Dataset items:
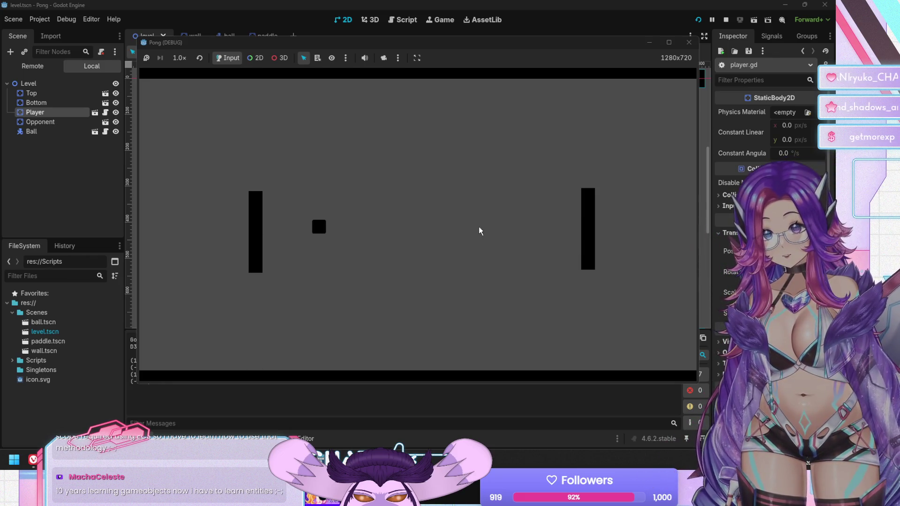
pyautogui.press('Down')
pyautogui.press('Down')
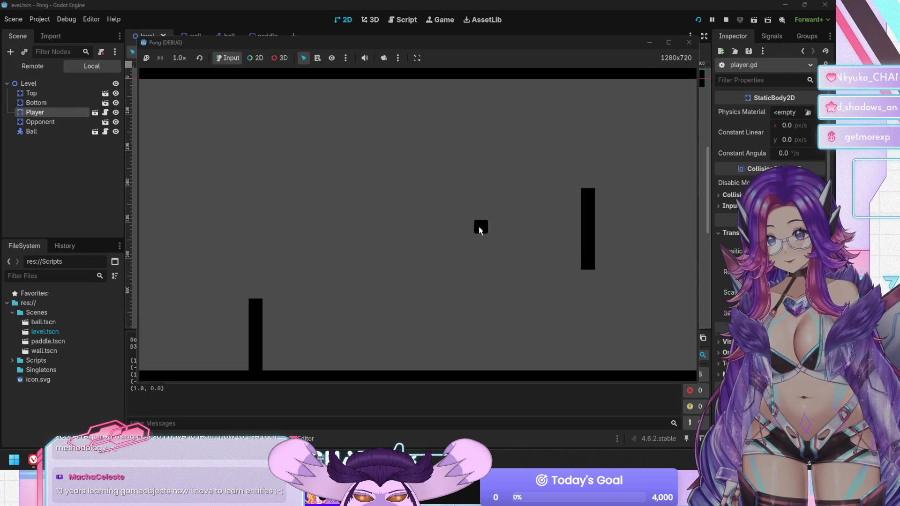
pyautogui.press('Up')
pyautogui.press('Up')
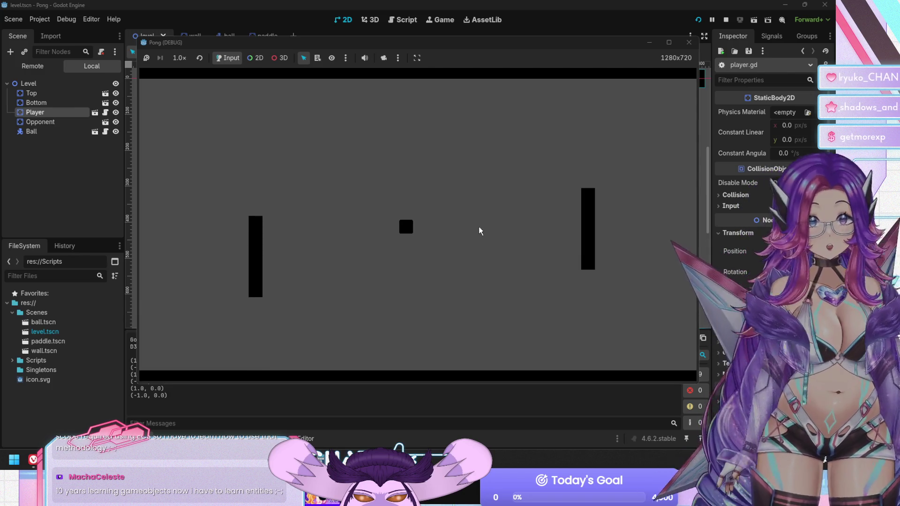
pyautogui.press('Down')
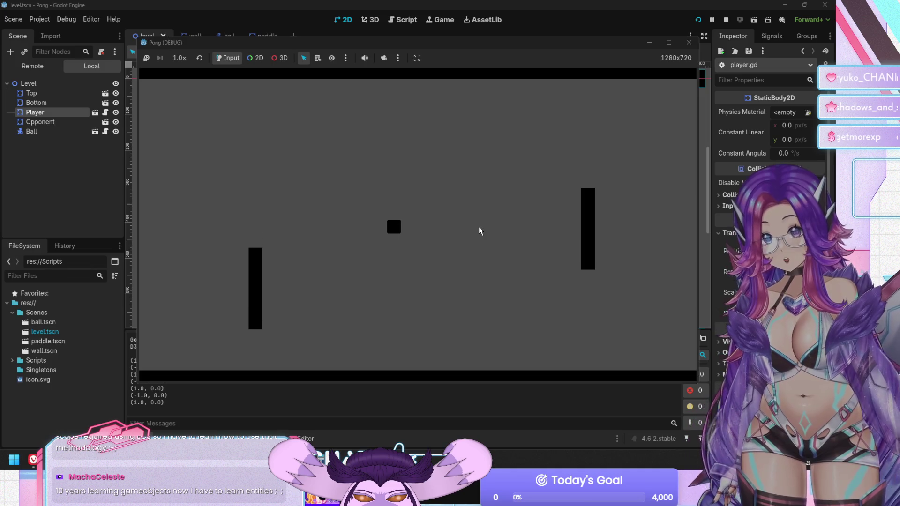
pyautogui.press('Up')
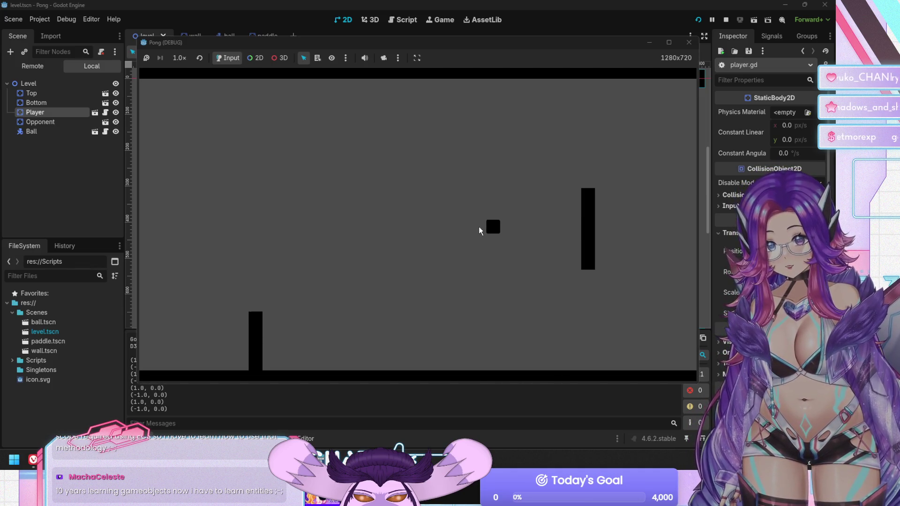
pyautogui.press('Up')
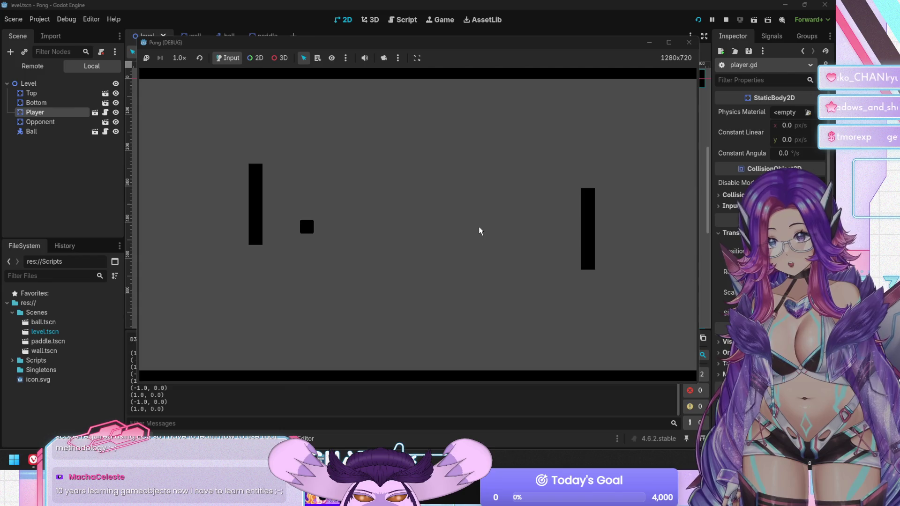
pyautogui.press('F8')
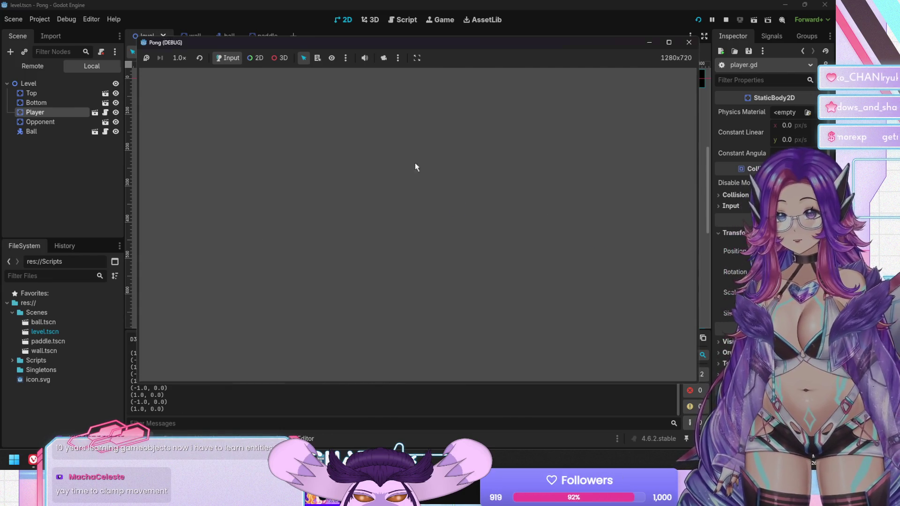
# Open the ball scene's ball.gd in the Script workspace
pyautogui.click(190, 37)
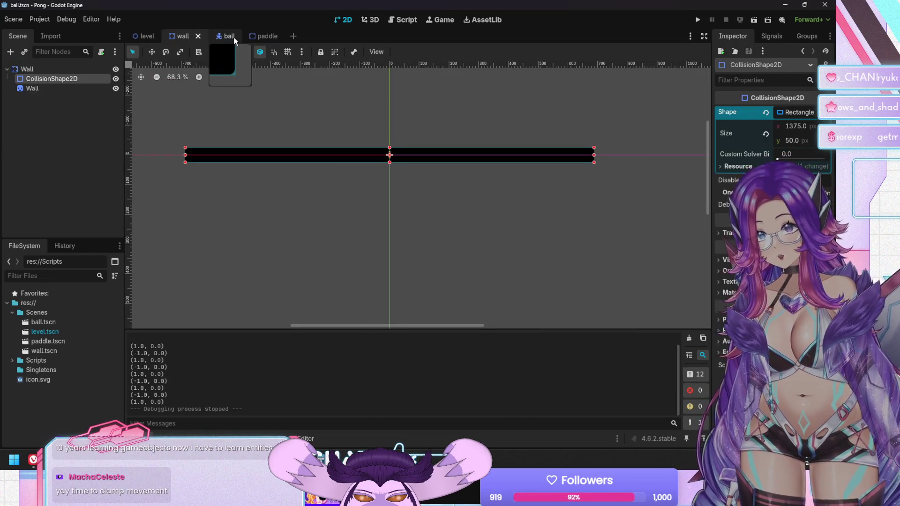
pyautogui.click(227, 37)
pyautogui.click(412, 23)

### Your objective
Find every line above where the word "click" occurs, and copy that line.

### Answer space
pyautogui.click(190, 37)
pyautogui.click(227, 37)
pyautogui.click(412, 23)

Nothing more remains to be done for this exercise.